Een ander voorbeeld is het droommoedersproject. “Dat richt zich op moeders zonder opleiding, werk en schulden. In een traject van drie jaar gaan de moeders zowel individueel als in groepsverband gericht aan de slag met hun financiën en toekomst.” Investeren in het contact met bewoners is superbelangrijk, vindt Claessens. “Juist als er nog geen grote problemen spelen is het belangrijk om te werken aan vertrouwen.”

"Jongeren en kinderen willen we er vroeg van doordringen dat het niet normaal is om een pakketje weg te brengen of voor iemand op de uitkijk te staan."

Huisbezoeken

Bezoeken van inwoners zit niet meer in professionals, merkt Claessens. “Huisbezoeken zijn gevaarlijk, is een veelgehoord argument. Ik snap het wel, de problematiek van bewoners is in Heerlen-Noord vaak ook niet mals.” Hokjesdenken is een andere drempel. “Zoals: dat horen we als gezondheid niet te doen, dat hoort bij veiligheid. Wel het probleem zien, maar jezelf niet als onderdeel van de oplossing dus. Of: dat doen we al. Er zijn in Heerlen-Noord inderdaad best wat plekken waar bewoners professionals kunnen ontmoeten. Het gaat om de bewoners die niet naar die plekken komen, maar wel hulp kunnen gebruiken.” 

Meer gezondheid en meer veiligheid in Heerlen-Noord begint vooral bij de jeugd, stelt Claessens. “Jongeren en kinderen willen we er vroeg van doordringen dat het niet normaal is om een pakketje weg te brengen of voor iemand op de uitkijk te staan. Kortom, we moeten kinderen in Heerlen-Noord vroeg onderwijzen over burgerschap: school, straat en sportvereniging zijn daarvoor belangrijke plekken.” 

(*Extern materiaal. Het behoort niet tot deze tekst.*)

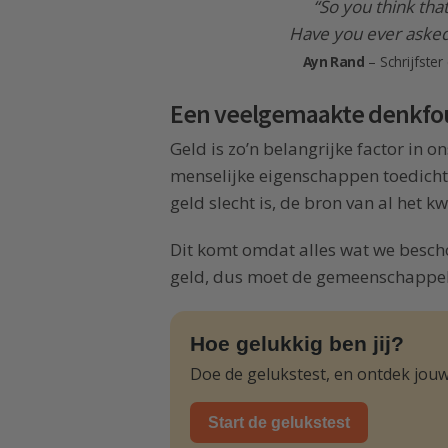
“So you think that
Have you ever asked 
Ayn Rand
– Schrijfster
Een veelgemaakte denkfo
Geld is zo’n belangrijke factor in o
menselijke eigenschappen toedicht
geld slecht is, de bron van al het k
Dit komt omdat alles wat we bescho
geld, dus moet de gemeenschappelijk
Hoe gelukkig ben jij?
Doe de gelukstest, en ontdek jouw
Start de gelukstest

Ook daar wil het NPHLN meer gaan optrekken met de zorg- en veiligheidsprofessionals. Claessens: “Want we kunnen kinderen wel voorlichten over seksualiteit in groep 7 en 8: de realiteit is dat we ondertussen prostituees in garageboxen hebben een straat verderop. Ook fenomenen als sextortion (iemand chanteren met naaktbeelden, red.) en loverboys zijn belangrijke onderdelen van de lesmethode.” 

Hoopvol gestemd

Claessens weet dat er nog een lange weg te gaan is, maar is ook hoopvol gestemd. “Ik zie het zorg- en veiligheidsdomein in Heerlen-Noord naar elkaar toegroeien. Zo is er in Heerlen-Noord het tweewekelijks overleg van de aanpak Sociaal Veilig met wijkprofessionals, wijkagenten, boa’s, regisseurs Sociaal Veilig, woningbouwcorporaties, het Zorg- en veiligheidshuis en welzijns- en jongerenwerkers. Daar bespreken ze samen de leefbaarheid van de wijk en casuïstiek. Bewoners gaven laatst bijvoorbeeld signalen over een verdachte auto, een ingeslagen ruitje en een groen veldje waar vuilnis wordt gedumpt. Dan gaan professionals uit de hoek van gezondheid en veiligheid samen poolshoogte nemen. Door deze werkwijze hopen we dat de professionals de bewoners niet alleen maar zien als er geen fijne aanleiding is en ons meer vertrouwen als er wel grotere problemen zijn.”